- _Exercise description_: Repeat word for word the passage of the Brandon Jenner interview below between "A: I have three" and "music you create?", inclusive.

- _Provided text_:
————

Musician Brandon Jenner photographed by fashion photographer Jim Jordan for James Magazine

Q: What’s your favorite childhood memory?
A: When I was in elementary school, I played flag football.  We would travel around to play against other teams and, one day, found ourselves on a field that we had never traveled to, playing a bunch of new faces for the first time. We won the coin toss and chose to receive. The kicker lofted the ball high into the air, and it came right to me. I caught the football just in front of our end zone and took off running down the right-hand side of the field.  Cutting through the players, I found myself in front of a defender that I couldn’t avoid. I faked left, hard faked to the right, and spun back to the left leaving him hopelessly too far away to pull my flag.  I ran the ball all the way back down the field for a touchdown.  Starting the game off with a touchdown was a real crowd pleaser and, among them, was my dad who saw the whole thing happen.  She was so impressed with my moves that later we went out into the street, at her request,  so that I could show her the move that I put on that lone defender.  I did the same move with even more gusto than I had on the field, wanting to impress my gold medal achieving father and it worked perfectly. Only this time, when I did my spin back to the left, I tripped over my own feet and crashed into the street burying pieces of asphalt deep into my palms.  I remember crying and feeling like an idiot.  I guess you could say that it was one of my best childhood memories mixed with one of my worst.  Still a very memorable one, none the less.

Q: Who and what inspired you to get into music and performing?
A: Music is something that I grew up with around me at all times. My mom is a lyricist and my stepfather, who lived with us since I was four years old, was a music producer. It would be easy to credit my parents as my biggest inspiration, but I should also give credit to all the other students in the dorm at UC Boulder who were also trying to figure out what they wanted to do with their lives. With the broadened perspective of my new environment and friends, I was able to take a hard look at my life and what I wanted to achieve with it. I wanted to do something that would change people’s lives in a meaningful way, and, to me, there was only one choice: music.

Q: What instruments do you play?
A: Acoustic guitar is the instrument that feels most like home. It is such a wonderful tool for songwriting and easy to lug around for when inspiration hits. I do produce all of my own music however, so I would consider myself proficient at a lot of different instruments. Anything that makes noise, really.  I even use a few of my children’s toys to record with.

Q: What’s your favorite song right now?
A: I have three kids and we listen to a lot of Raffi. The one that is stuck in my head these days is ‘Down by the Bay’. It gives us the opportunity to make up our own rhymes such as, “Have you ever seen a horse suffer from remorse.” That is a dad favorite at the moment.

Q: How would you describe your sound of the music you create?
A: I think that’s one of the most challenging questions to answer for a musician. I try to create sound that speaks to me and when I go to record it, I don’t really try to emulate any specific style. I just do what I think is best for the song and hopefully it blossoms with its own unique stylistic fingerprint.

————

- _Provided material_:
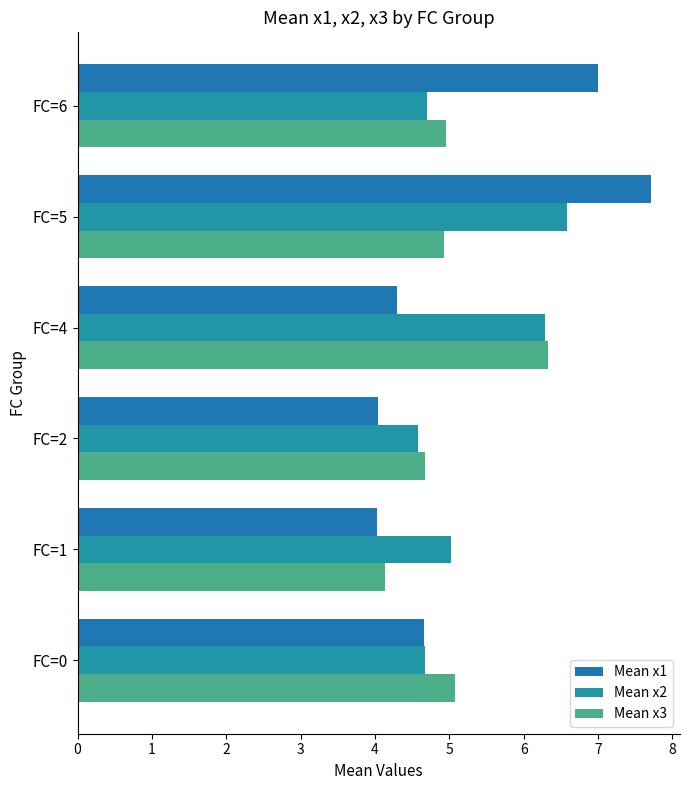

Which label corresponds to the smallest value in the chart?

FC=1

————

- _Reply_:
A: I have three kids and we listen to a lot of Raffi. The one that is stuck in my head these days is ‘Down by the Bay’. It gives us the opportunity to make up our own rhymes such as, “Have you ever seen a horse suffer from remorse.” That is a dad favorite at the moment.

Q: How would you describe your sound of the music you create?